[Items from a data source]

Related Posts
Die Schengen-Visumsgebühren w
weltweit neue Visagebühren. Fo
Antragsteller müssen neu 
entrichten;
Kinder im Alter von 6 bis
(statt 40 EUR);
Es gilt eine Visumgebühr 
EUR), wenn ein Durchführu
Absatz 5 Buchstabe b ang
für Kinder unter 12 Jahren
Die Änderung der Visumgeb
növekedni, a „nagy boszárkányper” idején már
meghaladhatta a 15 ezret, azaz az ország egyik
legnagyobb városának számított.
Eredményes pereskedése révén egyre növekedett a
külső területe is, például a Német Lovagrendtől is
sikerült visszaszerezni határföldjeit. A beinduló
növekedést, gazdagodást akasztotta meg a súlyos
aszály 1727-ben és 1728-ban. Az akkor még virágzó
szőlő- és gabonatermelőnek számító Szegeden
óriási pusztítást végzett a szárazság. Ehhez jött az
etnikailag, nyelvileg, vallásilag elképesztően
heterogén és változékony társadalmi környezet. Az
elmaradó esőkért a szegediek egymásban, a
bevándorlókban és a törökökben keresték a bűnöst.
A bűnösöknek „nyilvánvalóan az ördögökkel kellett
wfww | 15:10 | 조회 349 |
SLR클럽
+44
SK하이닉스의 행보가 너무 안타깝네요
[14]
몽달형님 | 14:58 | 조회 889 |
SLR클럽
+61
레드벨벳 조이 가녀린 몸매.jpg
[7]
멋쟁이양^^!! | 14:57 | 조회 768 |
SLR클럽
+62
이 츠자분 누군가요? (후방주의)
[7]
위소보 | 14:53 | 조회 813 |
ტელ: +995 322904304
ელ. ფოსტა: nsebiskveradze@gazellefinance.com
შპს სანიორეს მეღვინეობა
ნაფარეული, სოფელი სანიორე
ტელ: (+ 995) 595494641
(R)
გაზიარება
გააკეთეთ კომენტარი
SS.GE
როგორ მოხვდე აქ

§ WHAT YOU SHOULD DO:
Write all of the records out exactly, including every line.

§ ANSWER BOX:
Related Posts
Die Schengen-Visumsgebühren w
weltweit neue Visagebühren. Fo
Antragsteller müssen neu 
entrichten;
Kinder im Alter von 6 bis
(statt 40 EUR);
Es gilt eine Visumgebühr 
EUR), wenn ein Durchführu
Absatz 5 Buchstabe b ang
für Kinder unter 12 Jahren
Die Änderung der Visumgeb
növekedni, a „nagy boszárkányper” idején már
meghaladhatta a 15 ezret, azaz az ország egyik
legnagyobb városának számított.
Eredményes pereskedése révén egyre növekedett a
külső területe is, például a Német Lovagrendtől is
sikerült visszaszerezni határföldjeit. A beinduló
növekedést, gazdagodást akasztotta meg a súlyos
aszály 1727-ben és 1728-ban. Az akkor még virágzó
szőlő- és gabonatermelőnek számító Szegeden
óriási pusztítást végzett a szárazság. Ehhez jött az
etnikailag, nyelvileg, vallásilag elképesztően
heterogén és változékony társadalmi környezet. Az
elmaradó esőkért a szegediek egymásban, a
bevándorlókban és a törökökben keresték a bűnöst.
A bűnösöknek „nyilvánvalóan az ördögökkel kellett
wfww | 15:10 | 조회 349 |
SLR클럽
+44
SK하이닉스의 행보가 너무 안타깝네요
[14]
몽달형님 | 14:58 | 조회 889 |
SLR클럽
+61
레드벨벳 조이 가녀린 몸매.jpg
[7]
멋쟁이양^^!! | 14:57 | 조회 768 |
SLR클럽
+62
이 츠자분 누군가요? (후방주의)
[7]
위소보 | 14:53 | 조회 813 |
ტელ: +995 322904304
ელ. ფოსტა: nsebiskveradze@gazellefinance.com
შპს სანიორეს მეღვინეობა
ნაფარეული, სოფელი სანიორე
ტელ: (+ 995) 595494641
(R)
გაზიარება
გააკეთეთ კომენტარი
SS.GE
როგორ მოხვდე აქ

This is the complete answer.